--- TRY IT ---
Work through the data below and copy out every line where "kolumnmappningen" is found.

--- EXTRACTED ENTRIES ---
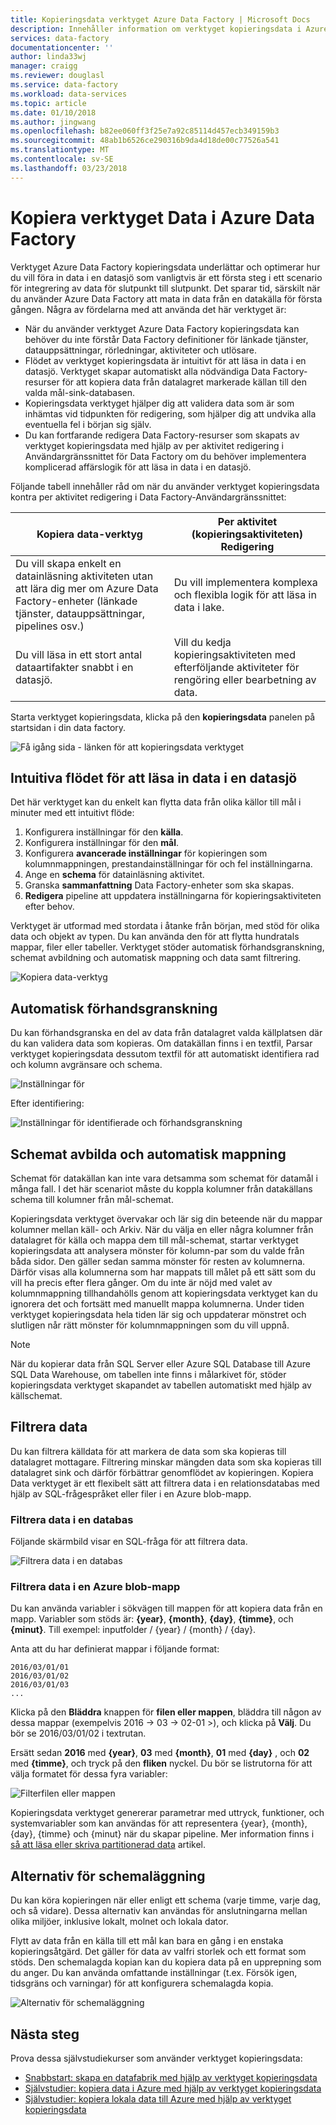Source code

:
 ```yaml
---
title: Kopieringsdata verktyget Azure Data Factory | Microsoft Docs
description: Innehåller information om verktyget kopieringsdata i Azure Data Factory-Gränssnittet
services: data-factory
documentationcenter: ''
author: linda33wj
manager: craigg
ms.reviewer: douglasl
ms.service: data-factory
ms.workload: data-services
ms.topic: article
ms.date: 01/10/2018
ms.author: jingwang
ms.openlocfilehash: b82ee060ff3f25e7a92c85114d457ecb349159b3
ms.sourcegitcommit: 48ab1b6526ce290316b9da4d18de00c77526a541
ms.translationtype: MT
ms.contentlocale: sv-SE
ms.lasthandoff: 03/23/2018
---
```

# <a name="copy-data-tool-in-azure-data-factory"></a>Kopiera verktyget Data i Azure Data Factory
Verktyget Azure Data Factory kopieringsdata underlättar och optimerar hur du vill föra in data i en datasjö som vanligtvis är ett första steg i ett scenario för integrering av data för slutpunkt till slutpunkt.  Det sparar tid, särskilt när du använder Azure Data Factory att mata in data från en datakälla för första gången. Några av fördelarna med att använda det här verktyget är:

- När du använder verktyget Azure Data Factory kopieringsdata kan behöver du inte förstår Data Factory definitioner för länkade tjänster, datauppsättningar, rörledningar, aktiviteter och utlösare. 
- Flödet av verktyget kopieringsdata är intuitivt för att läsa in data i en datasjö. Verktyget skapar automatiskt alla nödvändiga Data Factory-resurser för att kopiera data från datalagret markerade källan till den valda mål-sink-databasen. 
- Kopieringsdata verktyget hjälper dig att validera data som är som inhämtas vid tidpunkten för redigering, som hjälper dig att undvika alla eventuella fel i början sig själv.
- Du kan fortfarande redigera Data Factory-resurser som skapats av verktyget kopieringsdata med hjälp av per aktivitet redigering i Användargränssnittet för Data Factory om du behöver implementera komplicerad affärslogik för att läsa in data i en datasjö. 

Följande tabell innehåller råd om när du använder verktyget kopieringsdata kontra per aktivitet redigering i Data Factory-Användargränssnittet: 

| Kopiera data-verktyg | Per aktivitet (kopieringsaktiviteten) Redigering |
| -------------- | -------------------------------------- |
| Du vill skapa enkelt en datainläsning aktiviteten utan att lära dig mer om Azure Data Factory-enheter (länkade tjänster, datauppsättningar, pipelines osv.) | Du vill implementera komplexa och flexibla logik för att läsa in data i lake. |
| Du vill läsa in ett stort antal dataartifakter snabbt i en datasjö. | Vill du kedja kopieringsaktiviteten med efterföljande aktiviteter för rengöring eller bearbetning av data. |

Starta verktyget kopieringsdata, klicka på den **kopieringsdata** panelen på startsidan i din data factory.

![Få igång sida - länken för att kopieringsdata verktyget](./media/copy-data-tool/get-started-page.png)


## <a name="intuitive-flow-for-loading-data-into-a-data-lake"></a>Intuitiva flödet för att läsa in data i en datasjö
Det här verktyget kan du enkelt kan flytta data från olika källor till mål i minuter med ett intuitivt flöde:  

1. Konfigurera inställningar för den **källa**.
2. Konfigurera inställningar för den **mål**. 
3. Konfigurera **avancerade inställningar** för kopieringen som kolumnmappningen, prestandainställningar för och fel inställningarna. 
4. Ange en **schema** för datainläsning aktivitet. 
5. Granska **sammanfattning** Data Factory-enheter som ska skapas. 
6. **Redigera** pipeline att uppdatera inställningarna för kopieringsaktiviteten efter behov. 

 Verktyget är utformad med stordata i åtanke från början, med stöd för olika data och objekt av typen. Du kan använda den för att flytta hundratals mappar, filer eller tabeller. Verktyget stöder automatisk förhandsgranskning, schemat avbildning och automatisk mappning och data samt filtrering.

![Kopiera data-verktyg](./media/copy-data-tool/copy-data-tool.png)

## <a name="automatic-data-preview"></a>Automatisk förhandsgranskning
Du kan förhandsgranska en del av data från datalagret valda källplatsen där du kan validera data som kopieras. Om datakällan finns i en textfil, Parsar verktyget kopieringsdata dessutom textfil för att automatiskt identifiera rad och kolumn avgränsare och schema.

![Inställningar för](./media/copy-data-tool/file-format-settings.png)

Efter identifiering:

![Inställningar för identifierade och förhandsgranskning](./media/copy-data-tool/after-detection.png)

## <a name="schema-capture-and-automatic-mapping"></a>Schemat avbilda och automatisk mappning
Schemat för datakällan kan inte vara detsamma som schemat för datamål i många fall. I det här scenariot måste du koppla kolumner från datakällans schema till kolumner från mål-schemat.

Kopieringsdata verktyget övervakar och lär sig din beteende när du mappar kolumner mellan käll- och Arkiv. När du välja en eller några kolumner från datalagret för källa och mappa dem till mål-schemat, startar verktyget kopieringsdata att analysera mönster för kolumn-par som du valde från båda sidor. Den gäller sedan samma mönster för resten av kolumnerna. Därför visas alla kolumnerna som har mappats till målet på ett sätt som du vill ha precis efter flera gånger.  Om du inte är nöjd med valet av kolumnmappning tillhandahölls genom att kopieringsdata verktyget kan du ignorera det och fortsätt med manuellt mappa kolumnerna. Under tiden verktyget kopieringsdata hela tiden lär sig och uppdaterar mönstret och slutligen når rätt mönster för kolumnmappningen som du vill uppnå. 

> [!NOTE]
> När du kopierar data från SQL Server eller Azure SQL Database till Azure SQL Data Warehouse, om tabellen inte finns i målarkivet för, stöder kopieringsdata verktyget skapandet av tabellen automatiskt med hjälp av källschemat. 

## <a name="filter-data"></a>Filtrera data
Du kan filtrera källdata för att markera de data som ska kopieras till datalagret mottagare. Filtrering minskar mängden data som ska kopieras till datalagret sink och därför förbättrar genomflödet av kopieringen. Kopiera Data verktyget är ett flexibelt sätt att filtrera data i en relationsdatabas med hjälp av SQL-frågespråket eller filer i en Azure blob-mapp. 

### <a name="filter-data-in-a-database"></a>Filtrera data i en databas
Följande skärmbild visar en SQL-fråga för att filtrera data.

![Filtrera data i en databas](./media/copy-data-tool/filter-data-in-database.png)

### <a name="filter-data-in-an-azure-blob-folder"></a>Filtrera data i en Azure blob-mapp
Du kan använda variabler i sökvägen till mappen för att kopiera data från en mapp. Variabler som stöds är: **{year}**, **{month}**, **{day}**, **{timme}**, och **{minut}**. Till exempel: inputfolder / {year} / {month} / {day}. 

Anta att du har definierat mappar i följande format: 

```
2016/03/01/01
2016/03/01/02
2016/03/01/03
...
```

Klicka på den **Bläddra** knappen för **filen eller mappen**, bläddra till någon av dessa mappar (exempelvis 2016 -> 03 -> 02-01 >), och klicka på **Välj**. Du bör se 2016/03/01/02 i textrutan. 

Ersätt sedan **2016** med **{year}**, **03** med **{month}**, **01** med **{day}** , och **02** med **{timme}**, och tryck på den **fliken** nyckel. Du bör se listrutorna för att välja formatet för dessa fyra variabler:

![Filterfilen eller mappen](./media/copy-data-tool/filter-file-or-folder.png)

Kopieringsdata verktyget genererar parametrar med uttryck, funktioner, och systemvariabler som kan användas för att representera {year}, {month}, {day}, {timme} och {minut} när du skapar pipeline. Mer information finns i [så att läsa eller skriva partitionerad data](how-to-read-write-partitioned-data.md) artikel.

## <a name="scheduling-options"></a>Alternativ för schemaläggning
Du kan köra kopieringen när eller enligt ett schema (varje timme, varje dag, och så vidare). Dessa alternativ kan användas för anslutningarna mellan olika miljöer, inklusive lokalt, molnet och lokala dator. 

Flytt av data från en källa till ett mål kan bara en gång i en enstaka kopieringsåtgärd. Det gäller för data av valfri storlek och ett format som stöds. Den schemalagda kopian kan du kopiera data på en upprepning som du anger. Du kan använda omfattande inställningar (t.ex. Försök igen, tidsgräns och varningar) för att konfigurera schemalagda kopia.

![Alternativ för schemaläggning](./media/copy-data-tool/scheduling-options.png)


## <a name="next-steps"></a>Nästa steg
Prova dessa självstudiekurser som använder verktyget kopieringsdata:

- [Snabbstart: skapa en datafabrik med hjälp av verktyget kopieringsdata](quickstart-create-data-factory-copy-data-tool.md)
- [Självstudier: kopiera data i Azure med hjälp av verktyget kopieringsdata](tutorial-copy-data-tool.md) 
- [Självstudier: kopiera lokala data till Azure med hjälp av verktyget kopieringsdata](tutorial-hybrid-copy-data-tool.md)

--- ANSWER TO THIS TASK ---
3. Konfigurera **avancerade inställningar** för kopieringen som kolumnmappningen, prestandainställningar för och fel inställningarna. 
Kopieringsdata verktyget övervakar och lär sig din beteende när du mappar kolumner mellan käll- och Arkiv. När du välja en eller några kolumner från datalagret för källa och mappa dem till mål-schemat, startar verktyget kopieringsdata att analysera mönster för kolumn-par som du valde från båda sidor. Den gäller sedan samma mönster för resten av kolumnerna. Därför visas alla kolumnerna som har mappats till målet på ett sätt som du vill ha precis efter flera gånger.  Om du inte är nöjd med valet av kolumnmappning tillhandahölls genom att kopieringsdata verktyget kan du ignorera det och fortsätt med manuellt mappa kolumnerna. Under tiden verktyget kopieringsdata hela tiden lär sig och uppdaterar mönstret och slutligen når rätt mönster för kolumnmappningen som du vill uppnå. 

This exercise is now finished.